Marie-Ange Brayer - Why did you become a designer? What does it mean to be a designer today?

Ross Lovegrove - I became a designer because design unites art, science and technology, and to give expression to my wonder at nature. Design is in perpetual reinvention. Because it is a matter of turning natural resources into useful objects, the designer stands at the heart of the ecological problematic that impacts us emotionally and aesthetically as well as demanding a collective response.

MAB – You use cutting edge technologies to produce a range of very different things that some have discussed in terms of “organic design”. What’s that about?

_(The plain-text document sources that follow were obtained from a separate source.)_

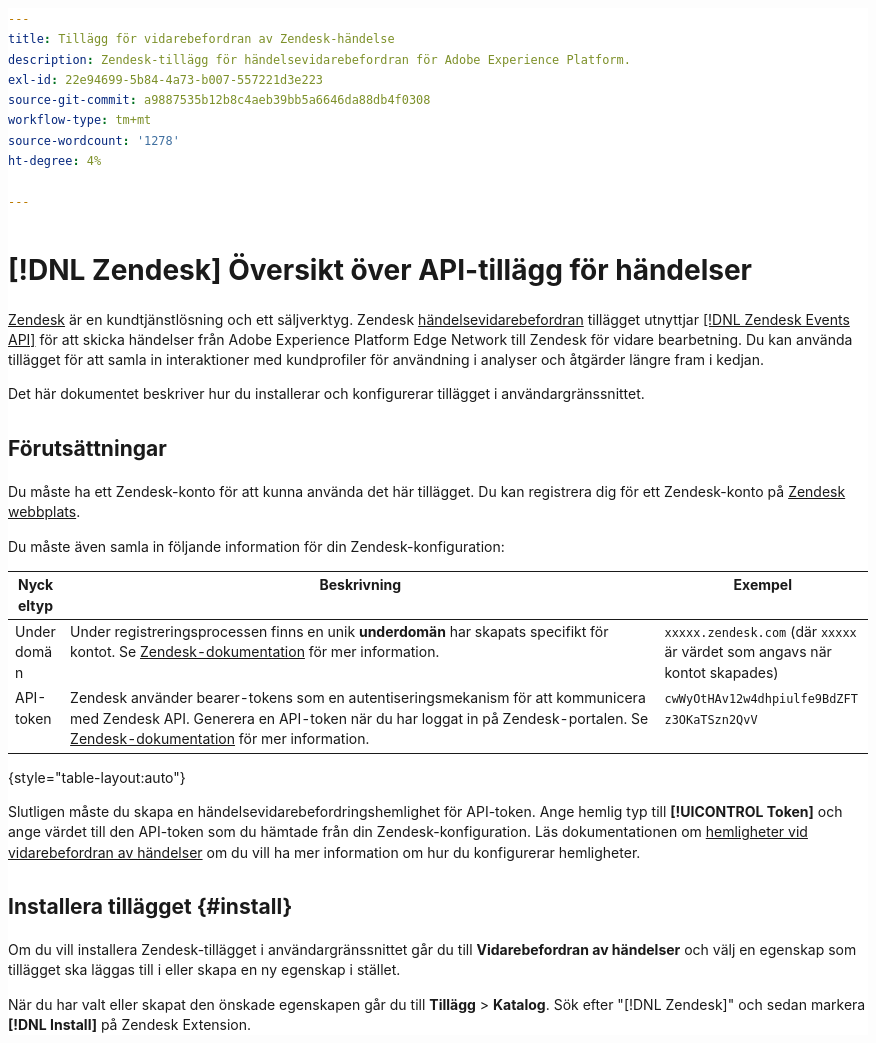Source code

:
 ```yaml
---
title: Tillägg för vidarebefordran av Zendesk-händelse
description: Zendesk-tillägg för händelsevidarebefordran för Adobe Experience Platform.
exl-id: 22e94699-5b84-4a73-b007-557221d3e223
source-git-commit: a9887535b12b8c4aeb39bb5a6646da88db4f0308
workflow-type: tm+mt
source-wordcount: '1278'
ht-degree: 4%

---
```


# [!DNL Zendesk] Översikt över API-tillägg för händelser

[Zendesk](https://www.zendesk.com) är en kundtjänstlösning och ett säljverktyg. Zendesk [händelsevidarebefordran](../../../ui/event-forwarding/overview.md) tillägget utnyttjar [[!DNL Zendesk Events API]](https://developer.zendesk.com/api-reference/custom-data/events-api/events-api/) för att skicka händelser från Adobe Experience Platform Edge Network till Zendesk för vidare bearbetning. Du kan använda tillägget för att samla in interaktioner med kundprofiler för användning i analyser och åtgärder längre fram i kedjan.

Det här dokumentet beskriver hur du installerar och konfigurerar tillägget i användargränssnittet.

## Förutsättningar

Du måste ha ett Zendesk-konto för att kunna använda det här tillägget. Du kan registrera dig för ett Zendesk-konto på [Zendesk webbplats](https://www.zendesk.com/register/).

Du måste även samla in följande information för din Zendesk-konfiguration:

| Nyckeltyp | Beskrivning | Exempel |
| --- | --- | --- |
| Underdomän | Under registreringsprocessen finns en unik **underdomän** har skapats specifikt för kontot. Se [Zendesk-dokumentation](https://developer.zendesk.com/documentation/ticketing/working-with-oauth/creating-and-using-oauth-tokens-with-the-api/) för mer information. | `xxxxx.zendesk.com` (där `xxxxx` är värdet som angavs när kontot skapades) |
| API-token | Zendesk använder bearer-tokens som en autentiseringsmekanism för att kommunicera med Zendesk API. Generera en API-token när du har loggat in på Zendesk-portalen. Se [Zendesk-dokumentation](https://support.zendesk.com/hc/en-us/articles/4408889192858-Generating-a-new-API-token) för mer information. | `cwWyOtHAv12w4dhpiulfe9BdZFTz3OKaTSzn2QvV` |

{style=&quot;table-layout:auto&quot;}

Slutligen måste du skapa en händelsevidarebefordringshemlighet för API-token. Ange hemlig typ till **[!UICONTROL Token]** och ange värdet till den API-token som du hämtade från din Zendesk-konfiguration. Läs dokumentationen om [hemligheter vid vidarebefordran av händelser](../../../ui/event-forwarding/secrets.md) om du vill ha mer information om hur du konfigurerar hemligheter.

## Installera tillägget {#install}

Om du vill installera Zendesk-tillägget i användargränssnittet går du till **Vidarebefordran av händelser** och välj en egenskap som tillägget ska läggas till i eller skapa en ny egenskap i stället.

När du har valt eller skapat den önskade egenskapen går du till **Tillägg** > **Katalog**. Sök efter &quot;[!DNL Zendesk]&quot; och sedan markera **[!DNL Install]** på Zendesk Extension.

RL - I call “organic essentialism” a physical conformation that is as natural as possible. Biomorphic-looking forms that emerge from the inherent forces of the material. We are being propelled into a new “biological” age: robotics, prostheses, autonomous cars, architecture, all are being designed in accordance with principles derived from the organisation of nature. Biomimetics and the minimization of energy consumption seem to me essential, as in the Supernatural chair (2005). For the Ginkgo Table (2007) in carbon fibre I adopted the leaf of that tree as the dynamic informing principle. Diatom (2014) is an aluminium stacking chair that draws on automobile technology while finding inspiration in diatoms, primitive unicellular organisms. The mass is transformed into light, supple, perforated membranes in accordance with the principles of organic growth. The perforated sculptural forms of Henry Moore, the paintings of Francis Bacon, and the assemblages of Tony Cragg have also been a source of inspiration to me.

MAB - You set biology, anthropology, physics and ecology at the heart of your work and champion a humanist vision of design. What does “convergence” signify in this holistic approach to design?

RL - For me, “convergence” refers to the moment when the fusion of all the different elements is reflected in a profound transformation in the way that we design and produce. In the revolution that is already on its way, additive manufacture will enable us to print mater with cellular precision. Advances in materials science, in clean energy, in biomimetics, combined with advances in physics, will offer a better understanding of the constitutive elements of life itself, in which intelligent adaptation will be informed by the human imagination. The notion of “convergence” draws the arts and sciences together: this global approach to design will play a key role in the “Second Renaissance” of the 21st century, undergirding new principles of design that will touch us all, wherever we may be in the world.